Su quel terreno, in un pomeriggio del 1839, stavano in riga i migliori giocatori che i college della città potessero schierare, pronti ad onorare con una partita dimostrativa la presenza sugli spalti della regina madre Adelaide, spintasi nella cittadina delle Midlands per vedere dal vivo questo nuovo sport che si stava rapidamente diffondendo in tutta l'Inghilterra.
Tra quei quaranta giovani (al tempo si giocava ancora in venti per squadra) impettiti e fieri nel saluto alla regale maestà, alcuni indossavano un buffo berretto con la tesa minuscola e la nappa penzolante, unico segno distintivo per stabilire chi appartenesse ad una o all'altra squadra.
Fu per questo che venne ideato il cap, essere di aiuto ai giocatori nel riconoscere i compagni dagli avversari in un tempo in cui le divise da gioco non esistevano ed i raggruppamenti e le mischie diventavano una massa indistinta di corpi avvinghiati.
In quel tipo di gioco profondamente diverso dallo stile odierno, il privilegio di indossare il cap era riservato soltanto ai "forwards", gli attaccanti che portavano avanti la palla e che erano più esperti dei "goalkeepers", ruolo di solito ricoperto dai novizi della squadra, i quali non indossavano alcun segno di riconoscimento.

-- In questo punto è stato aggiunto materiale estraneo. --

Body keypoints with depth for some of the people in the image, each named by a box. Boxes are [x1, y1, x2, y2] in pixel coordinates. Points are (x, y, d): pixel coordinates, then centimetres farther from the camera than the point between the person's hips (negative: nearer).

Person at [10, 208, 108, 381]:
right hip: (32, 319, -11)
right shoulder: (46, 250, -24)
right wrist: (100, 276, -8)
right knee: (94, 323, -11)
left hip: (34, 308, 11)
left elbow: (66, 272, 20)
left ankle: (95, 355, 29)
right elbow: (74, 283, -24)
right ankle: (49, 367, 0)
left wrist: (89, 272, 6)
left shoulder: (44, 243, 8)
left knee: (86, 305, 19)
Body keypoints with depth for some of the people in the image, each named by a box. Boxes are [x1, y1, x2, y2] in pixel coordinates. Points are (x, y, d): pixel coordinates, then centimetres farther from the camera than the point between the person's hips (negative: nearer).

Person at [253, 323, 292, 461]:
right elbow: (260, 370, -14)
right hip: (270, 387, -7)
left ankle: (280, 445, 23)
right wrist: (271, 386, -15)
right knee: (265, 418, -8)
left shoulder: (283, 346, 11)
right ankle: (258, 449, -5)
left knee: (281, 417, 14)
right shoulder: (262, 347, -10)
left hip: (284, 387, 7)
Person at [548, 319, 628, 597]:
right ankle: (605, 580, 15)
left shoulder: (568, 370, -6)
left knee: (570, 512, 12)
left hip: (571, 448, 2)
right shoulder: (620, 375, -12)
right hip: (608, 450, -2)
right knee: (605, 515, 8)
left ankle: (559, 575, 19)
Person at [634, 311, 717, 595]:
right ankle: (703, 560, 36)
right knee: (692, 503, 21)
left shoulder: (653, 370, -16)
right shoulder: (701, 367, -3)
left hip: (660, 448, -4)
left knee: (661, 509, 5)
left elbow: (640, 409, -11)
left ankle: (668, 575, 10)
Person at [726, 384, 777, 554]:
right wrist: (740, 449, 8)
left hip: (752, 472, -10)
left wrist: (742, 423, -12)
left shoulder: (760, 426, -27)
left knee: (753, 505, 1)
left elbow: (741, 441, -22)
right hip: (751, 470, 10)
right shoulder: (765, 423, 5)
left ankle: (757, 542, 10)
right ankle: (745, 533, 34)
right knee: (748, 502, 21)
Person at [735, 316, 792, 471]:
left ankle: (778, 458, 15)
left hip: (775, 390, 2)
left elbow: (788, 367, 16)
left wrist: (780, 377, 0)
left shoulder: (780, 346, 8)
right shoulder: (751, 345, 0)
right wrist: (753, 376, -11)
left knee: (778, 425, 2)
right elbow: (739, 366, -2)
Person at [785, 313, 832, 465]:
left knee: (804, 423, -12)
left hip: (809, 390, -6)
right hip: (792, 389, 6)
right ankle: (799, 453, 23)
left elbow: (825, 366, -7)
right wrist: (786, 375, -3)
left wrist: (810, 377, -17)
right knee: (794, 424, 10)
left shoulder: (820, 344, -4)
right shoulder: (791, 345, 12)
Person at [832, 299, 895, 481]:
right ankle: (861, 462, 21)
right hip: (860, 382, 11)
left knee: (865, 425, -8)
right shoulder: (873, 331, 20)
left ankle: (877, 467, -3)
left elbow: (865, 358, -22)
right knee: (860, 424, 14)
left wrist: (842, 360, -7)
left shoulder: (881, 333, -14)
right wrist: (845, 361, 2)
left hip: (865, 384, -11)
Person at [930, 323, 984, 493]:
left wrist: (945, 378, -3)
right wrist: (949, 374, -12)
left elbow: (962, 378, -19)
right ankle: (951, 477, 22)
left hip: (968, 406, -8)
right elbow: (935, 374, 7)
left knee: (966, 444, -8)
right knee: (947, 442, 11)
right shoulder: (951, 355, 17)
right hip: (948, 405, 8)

Per loro l'unico modo di ottenere una "promozione" era dimostrare il proprio valore sul campo e solo allora veniva concesso l'onore di indossare il prezioso cimelio.

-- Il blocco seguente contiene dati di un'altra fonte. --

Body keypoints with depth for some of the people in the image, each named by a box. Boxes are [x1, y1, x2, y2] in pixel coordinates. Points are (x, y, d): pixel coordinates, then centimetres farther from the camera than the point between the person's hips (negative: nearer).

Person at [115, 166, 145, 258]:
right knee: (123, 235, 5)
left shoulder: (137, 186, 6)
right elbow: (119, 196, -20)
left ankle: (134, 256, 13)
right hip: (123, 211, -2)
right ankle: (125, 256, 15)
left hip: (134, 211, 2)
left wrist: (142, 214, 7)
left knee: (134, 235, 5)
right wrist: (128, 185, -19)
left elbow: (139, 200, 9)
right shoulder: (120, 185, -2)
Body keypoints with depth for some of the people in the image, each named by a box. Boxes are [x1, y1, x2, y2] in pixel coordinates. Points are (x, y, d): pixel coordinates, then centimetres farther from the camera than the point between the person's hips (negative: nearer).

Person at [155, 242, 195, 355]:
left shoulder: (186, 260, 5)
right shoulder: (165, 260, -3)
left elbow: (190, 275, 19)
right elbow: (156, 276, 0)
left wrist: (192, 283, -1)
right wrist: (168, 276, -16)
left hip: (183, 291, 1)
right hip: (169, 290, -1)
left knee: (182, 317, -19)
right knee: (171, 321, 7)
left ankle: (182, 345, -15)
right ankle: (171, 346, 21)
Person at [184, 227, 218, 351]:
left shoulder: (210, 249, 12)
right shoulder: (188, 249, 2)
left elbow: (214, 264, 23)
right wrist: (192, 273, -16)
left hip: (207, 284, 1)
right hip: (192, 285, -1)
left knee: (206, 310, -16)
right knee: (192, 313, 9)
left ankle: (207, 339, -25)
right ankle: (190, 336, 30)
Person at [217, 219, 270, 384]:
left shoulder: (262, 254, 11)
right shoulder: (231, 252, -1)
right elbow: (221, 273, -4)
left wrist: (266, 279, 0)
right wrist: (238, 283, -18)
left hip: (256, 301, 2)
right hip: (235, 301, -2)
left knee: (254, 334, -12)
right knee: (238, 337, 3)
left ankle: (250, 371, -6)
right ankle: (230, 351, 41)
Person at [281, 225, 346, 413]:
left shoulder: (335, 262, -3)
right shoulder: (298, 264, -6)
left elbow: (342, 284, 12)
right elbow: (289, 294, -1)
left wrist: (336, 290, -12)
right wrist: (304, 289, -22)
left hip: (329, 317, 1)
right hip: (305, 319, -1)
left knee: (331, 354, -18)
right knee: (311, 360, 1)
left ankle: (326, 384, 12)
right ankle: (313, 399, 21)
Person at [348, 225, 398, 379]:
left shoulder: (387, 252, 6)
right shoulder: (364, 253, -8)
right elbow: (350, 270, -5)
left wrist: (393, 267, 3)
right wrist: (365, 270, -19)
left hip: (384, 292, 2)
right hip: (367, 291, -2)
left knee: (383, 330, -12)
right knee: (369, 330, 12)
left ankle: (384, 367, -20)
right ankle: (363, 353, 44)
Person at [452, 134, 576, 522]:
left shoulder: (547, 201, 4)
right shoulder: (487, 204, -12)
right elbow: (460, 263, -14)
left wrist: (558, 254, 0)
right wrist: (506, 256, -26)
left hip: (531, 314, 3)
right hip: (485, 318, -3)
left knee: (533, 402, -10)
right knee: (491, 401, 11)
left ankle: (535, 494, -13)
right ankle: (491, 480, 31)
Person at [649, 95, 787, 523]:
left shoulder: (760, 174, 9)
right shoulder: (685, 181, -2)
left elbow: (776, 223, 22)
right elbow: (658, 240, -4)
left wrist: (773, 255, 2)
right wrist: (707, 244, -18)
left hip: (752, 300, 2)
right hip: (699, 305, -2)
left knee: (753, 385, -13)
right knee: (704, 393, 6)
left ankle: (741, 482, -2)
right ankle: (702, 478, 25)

Se vi fosse o meno un rituale che sanciva questo passaggio non è dato sapersi, non ci sono testimonianze in merito, ma sicuramente doveva essere un evento dallo spiccato valore simbolico che serviva a consolidare l'appartenenza al club. Per questo, immagino che fosse il capitano a portare personalmente il cimelio ai prescelti nei giorni antecedenti la partita, come usa fare ancora oggi lo skipper della squadra di Cambridge con le convocazioni per il Varsity Match.
Anche se dalla metà del XIX secolo l'uso del berretto andò scemando soppiantato dalla graduale diffusione delle divise da gioco, rendendo così più agevole il riconoscimento degli atleti, il suo valore intrinseco rimase intatto come l'usanza di consegnarlo ai giocatori prima di ogni selezione. E anche quando, con il tempo, la consegna "fisica" venne meno, si continuò ad utilizzare il termine cap per indicare le presenze collezionate dagli atleti, ad ulteriore prova dell'importanza che detiene questo oggetto per il mondo della palla ovale.
Ancora oggi, a quasi due secoli dalla prima testimonianza scritta del suo impiego, il cap rimane un oggetto prestigioso che racchiude e tramanda la tradizione del proprio club ed della propria nazionale. Molte "union" lo hanno riscoperto, così come i British & Irish Lions e World Rugby, che ha reso la consegna dei cappellini parte integrante del cerimoniale di ogni edizione della Coppa del Mondo.